▸ **WHAT YOU ARE ASKED TO DO**
Write out exactly the lines from the one containing "El celular se" through the last line of the records below, including both.

*** Opening of RECORDS TO PROCESS ***

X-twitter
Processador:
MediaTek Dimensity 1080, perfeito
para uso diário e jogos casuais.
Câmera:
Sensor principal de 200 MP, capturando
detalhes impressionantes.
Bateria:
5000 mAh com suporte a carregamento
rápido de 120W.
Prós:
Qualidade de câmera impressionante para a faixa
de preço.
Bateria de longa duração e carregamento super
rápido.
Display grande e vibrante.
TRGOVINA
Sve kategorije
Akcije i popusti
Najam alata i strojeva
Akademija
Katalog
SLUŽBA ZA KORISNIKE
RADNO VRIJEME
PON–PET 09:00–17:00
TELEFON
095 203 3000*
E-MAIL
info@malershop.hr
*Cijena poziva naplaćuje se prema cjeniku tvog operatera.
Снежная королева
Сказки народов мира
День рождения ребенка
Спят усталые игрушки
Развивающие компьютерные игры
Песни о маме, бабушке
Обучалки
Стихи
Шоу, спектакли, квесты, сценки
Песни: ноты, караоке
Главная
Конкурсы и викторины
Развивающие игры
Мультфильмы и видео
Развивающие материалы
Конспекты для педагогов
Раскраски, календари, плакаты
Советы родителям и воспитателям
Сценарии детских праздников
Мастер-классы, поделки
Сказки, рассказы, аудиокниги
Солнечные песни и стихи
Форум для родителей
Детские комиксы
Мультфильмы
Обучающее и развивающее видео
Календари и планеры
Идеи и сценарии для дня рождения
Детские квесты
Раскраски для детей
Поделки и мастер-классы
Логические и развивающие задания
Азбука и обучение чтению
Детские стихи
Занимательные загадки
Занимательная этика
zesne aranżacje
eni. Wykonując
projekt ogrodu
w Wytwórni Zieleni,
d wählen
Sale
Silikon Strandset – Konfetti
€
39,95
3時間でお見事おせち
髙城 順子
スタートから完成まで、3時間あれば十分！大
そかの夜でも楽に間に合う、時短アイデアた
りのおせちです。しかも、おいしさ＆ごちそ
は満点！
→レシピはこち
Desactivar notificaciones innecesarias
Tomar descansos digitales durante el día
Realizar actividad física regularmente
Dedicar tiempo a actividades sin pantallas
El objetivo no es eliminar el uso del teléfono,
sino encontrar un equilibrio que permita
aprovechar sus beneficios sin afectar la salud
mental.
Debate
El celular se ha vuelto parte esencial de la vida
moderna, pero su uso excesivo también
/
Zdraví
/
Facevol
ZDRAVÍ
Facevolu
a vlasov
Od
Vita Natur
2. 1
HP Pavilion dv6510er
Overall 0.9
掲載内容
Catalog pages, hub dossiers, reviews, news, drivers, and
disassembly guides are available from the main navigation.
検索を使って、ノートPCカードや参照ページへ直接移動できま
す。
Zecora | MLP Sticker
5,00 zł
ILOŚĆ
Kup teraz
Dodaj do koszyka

*** Close of RECORDS TO PROCESS ***

▸ **ANSWER TO THE PROBLEM**
El celular se ha vuelto parte esencial de la vida
moderna, pero su uso excesivo también
/
Zdraví
/
Facevol
ZDRAVÍ
Facevolu
a vlasov
Od
Vita Natur
2. 1
HP Pavilion dv6510er
Overall 0.9
掲載内容
Catalog pages, hub dossiers, reviews, news, drivers, and
disassembly guides are available from the main navigation.
検索を使って、ノートPCカードや参照ページへ直接移動できま
す。
Zecora | MLP Sticker
5,00 zł
ILOŚĆ
Kup teraz
Dodaj do koszyka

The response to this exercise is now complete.